_WHAT THIS EXERCISE ASKS_
a – According to the subtitle formats guide, which two bodies designed WebVTT?
b – The subtitle formats guide says WebVTT is superficially like SRT but adds certain features. List every one of those features.
c – Reproduce the part of the subtitle formats guide between "If you work" and "on your desk.", inclusive.

Top of PASSAGE PROVIDED

If you work with video long enough, you'll meet a subtitle file you don't recognize. Someone hands you a .ass and your editor refuses it. A vendor sends a .ttml and asks if you can ingest it. YouTube exports a .sbv and you wonder why it isn't an SRT. The list of subtitle formats is longer than most people realize, but three cover almost everything and a handful of others cover the rest.
This guide is reference-style. Read it top to bottom for context, or skim to the format on your desk.
Why so many subtitle formats exist
Subtitle formats accreted over thirty years of video tech, each wave solving a problem the previous one couldn't.
The first wave came out of the DVD era in the late 1990s. SubRip (producing SRT files) ripped subtitles off DVDs into plain text — no styling, no positioning, just numbered cues with timestamps. It became the universal format because it was readable in Notepad and trivial to author.
The second wave was the web. As HTML5 video replaced Flash, browsers needed a native subtitle format that could carry positioning, styling, and accessibility metadata. The WHATWG and W3C designed WebVTT — superficially like SRT but with cue settings, CSS hooks, voice tags, and track-kind metadata.

Bottom of PASSAGE PROVIDED
Top of STORED DATA

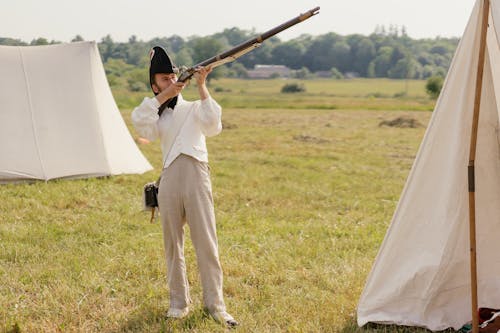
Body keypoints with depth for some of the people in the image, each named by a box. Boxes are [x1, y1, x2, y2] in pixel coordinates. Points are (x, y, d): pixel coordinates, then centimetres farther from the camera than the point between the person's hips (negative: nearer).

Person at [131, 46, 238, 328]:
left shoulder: (194, 108, 13)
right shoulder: (157, 116, 19)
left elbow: (212, 124, -9)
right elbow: (141, 124, -5)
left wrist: (202, 86, -9)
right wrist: (162, 97, -6)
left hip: (196, 177, -3)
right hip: (169, 180, 3)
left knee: (206, 242, -5)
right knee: (173, 244, 6)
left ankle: (215, 304, -1)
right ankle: (179, 302, 16)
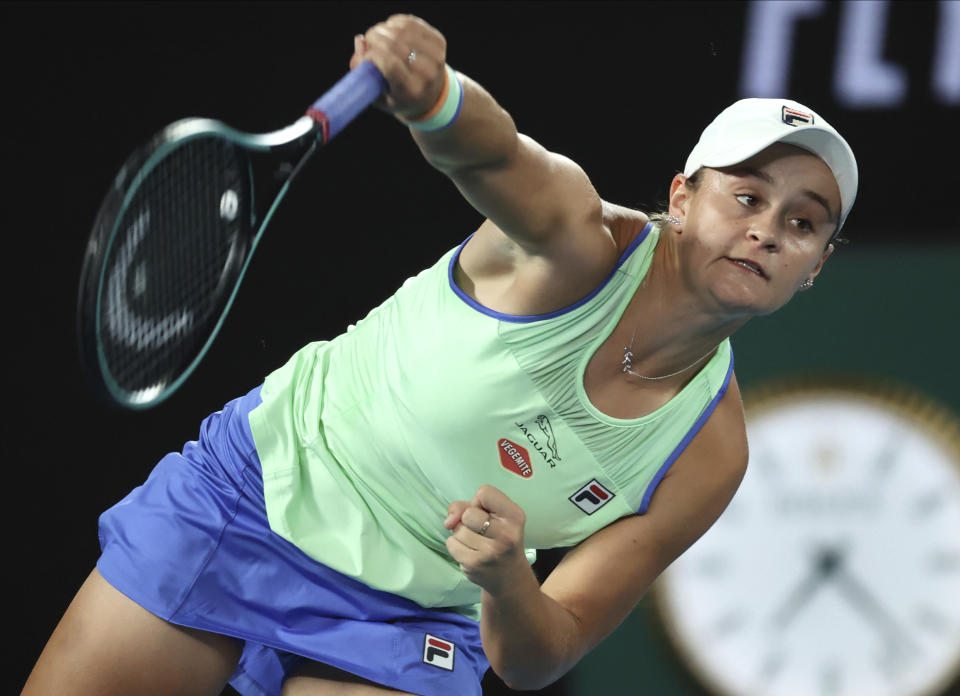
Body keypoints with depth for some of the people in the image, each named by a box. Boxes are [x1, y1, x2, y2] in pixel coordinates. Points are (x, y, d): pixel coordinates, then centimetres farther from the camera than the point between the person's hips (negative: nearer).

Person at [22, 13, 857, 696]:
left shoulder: (705, 458, -13)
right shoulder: (583, 247, -21)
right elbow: (493, 153, -45)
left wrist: (507, 583, -35)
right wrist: (433, 99, -69)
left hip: (407, 623, 2)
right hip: (251, 491, -2)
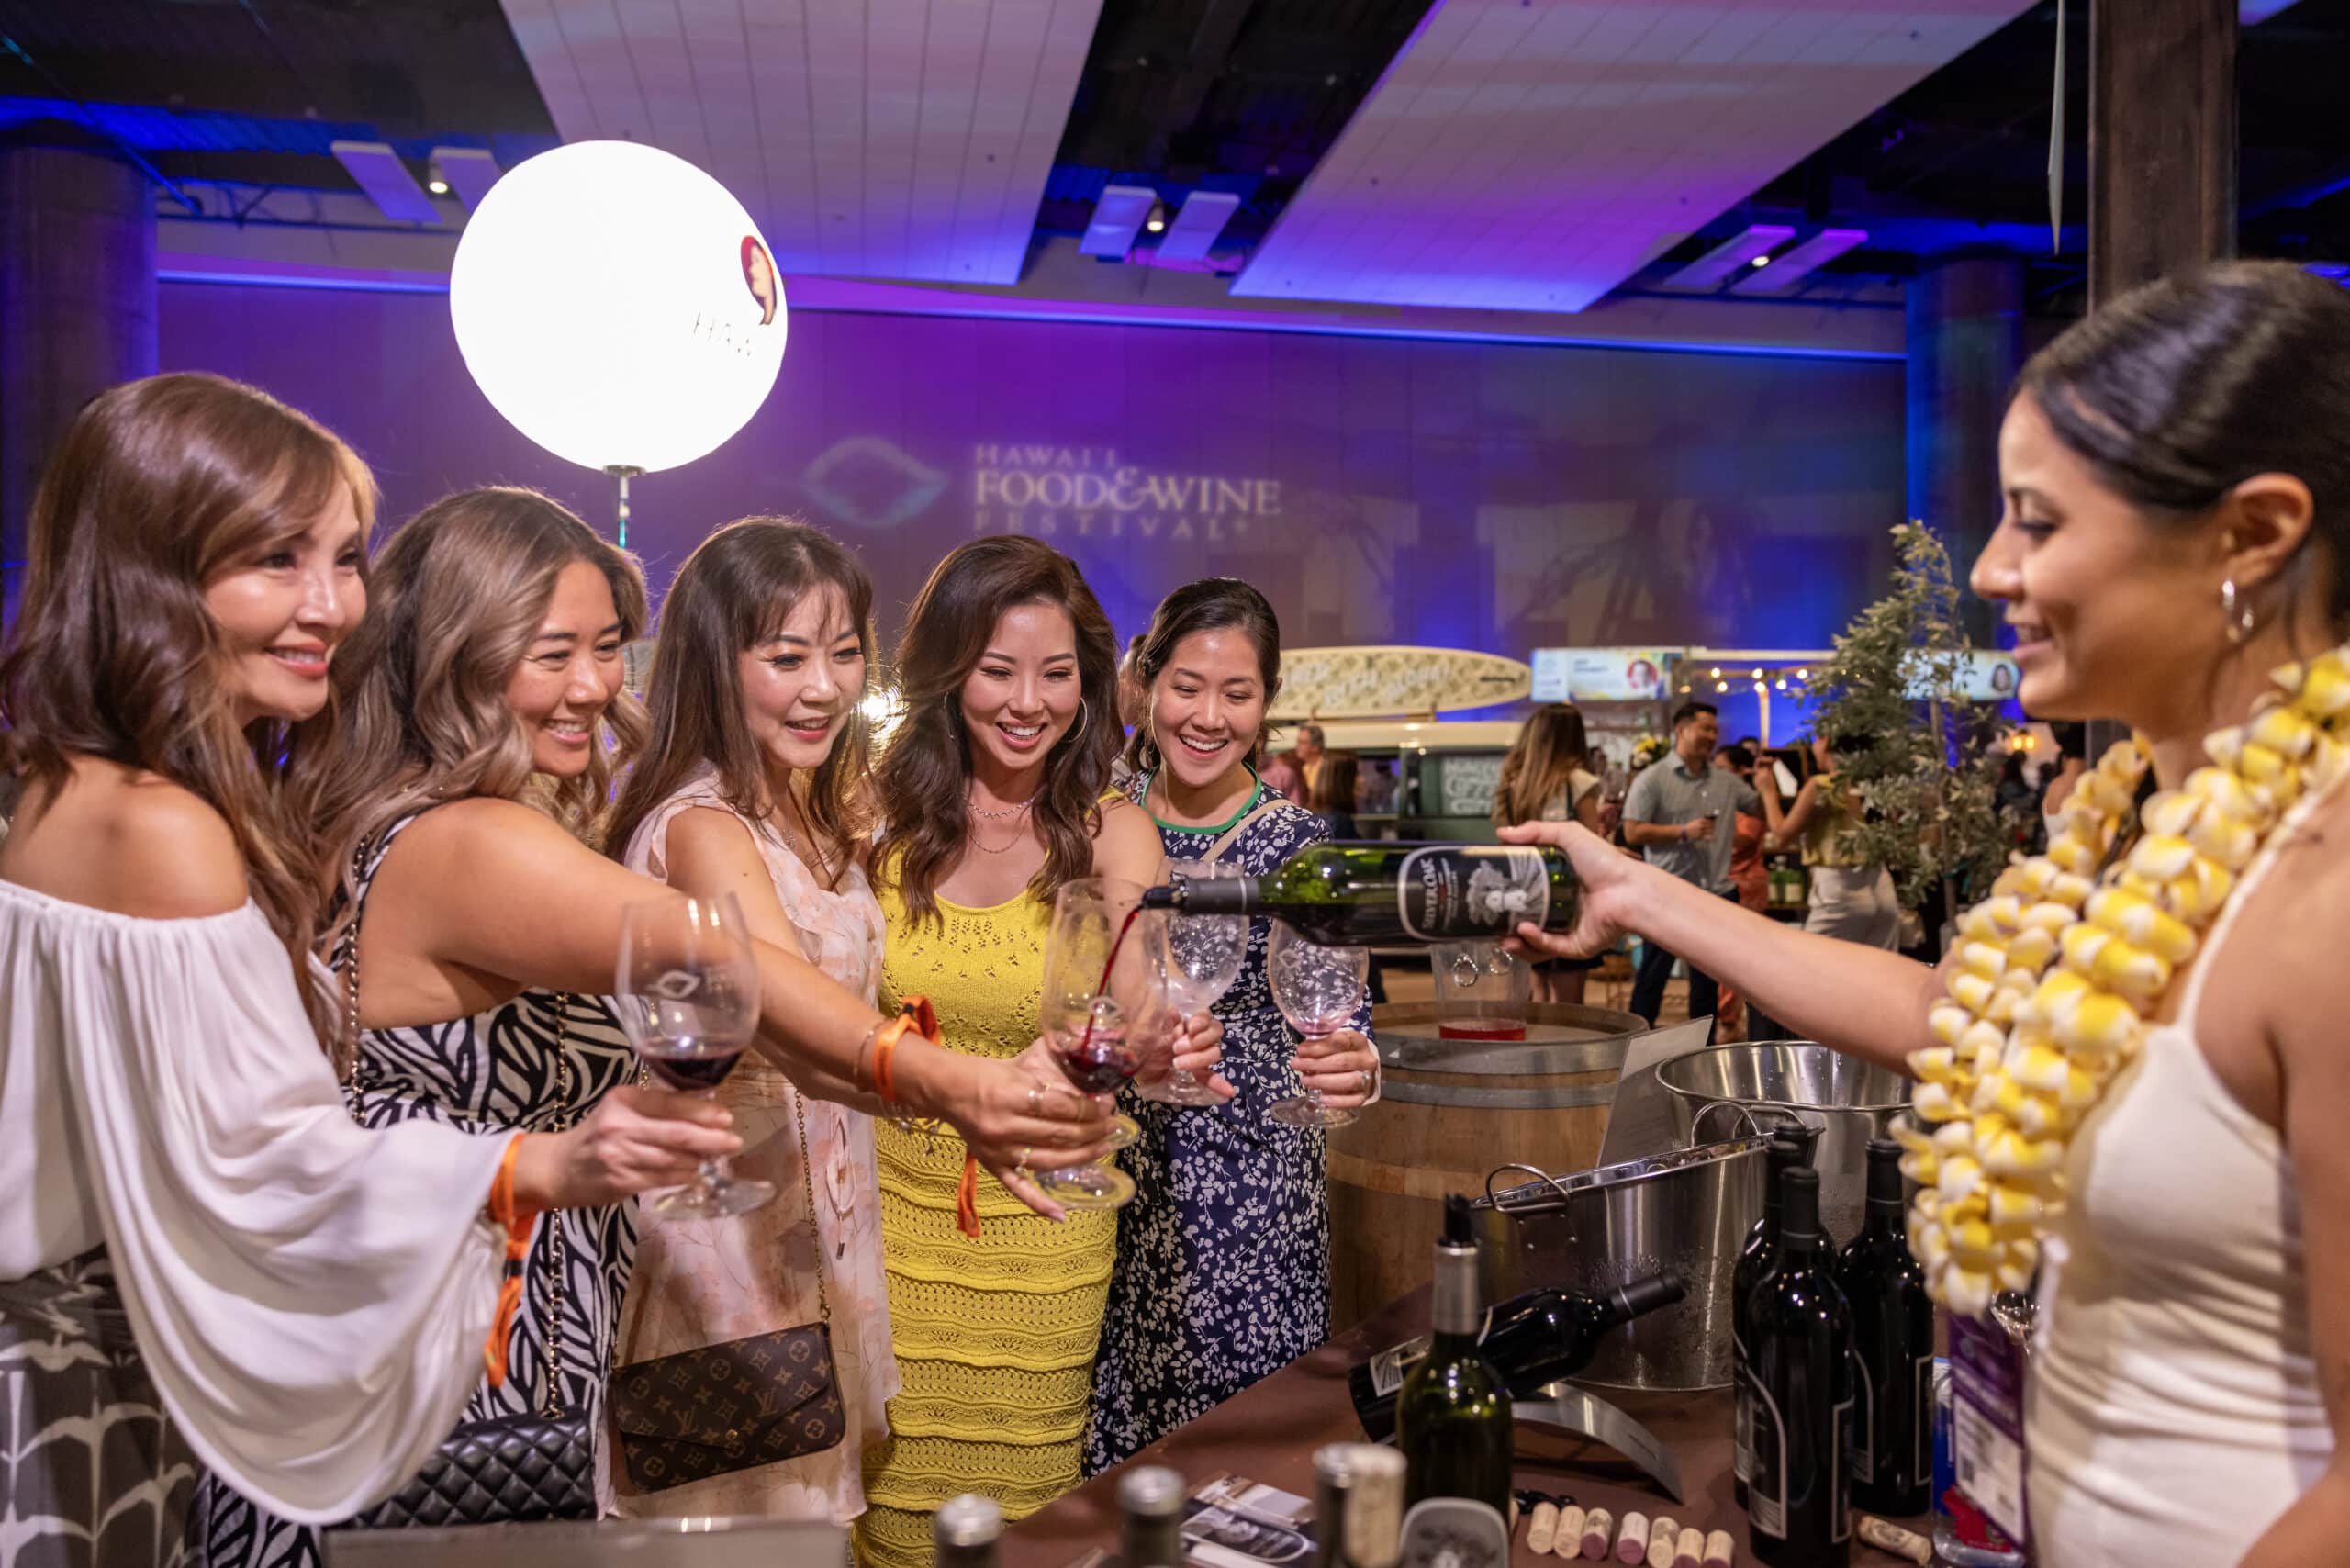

Bottom of STORED DATA

_REPLIES_
a – The WHATWG and W3C.

b –
- cue settings
- CSS hooks
- voice tags
- track-kind metadata

c –
If you work with video long enough, you'll meet a subtitle file you don't recognize. Someone hands you a .ass and your editor refuses it. A vendor sends a .ttml and asks if you can ingest it. YouTube exports a .sbv and you wonder why it isn't an SRT. The list of subtitle formats is longer than most people realize, but three cover almost everything and a handful of others cover the rest.
This guide is reference-style. Read it top to bottom for context, or skim to the format on your desk.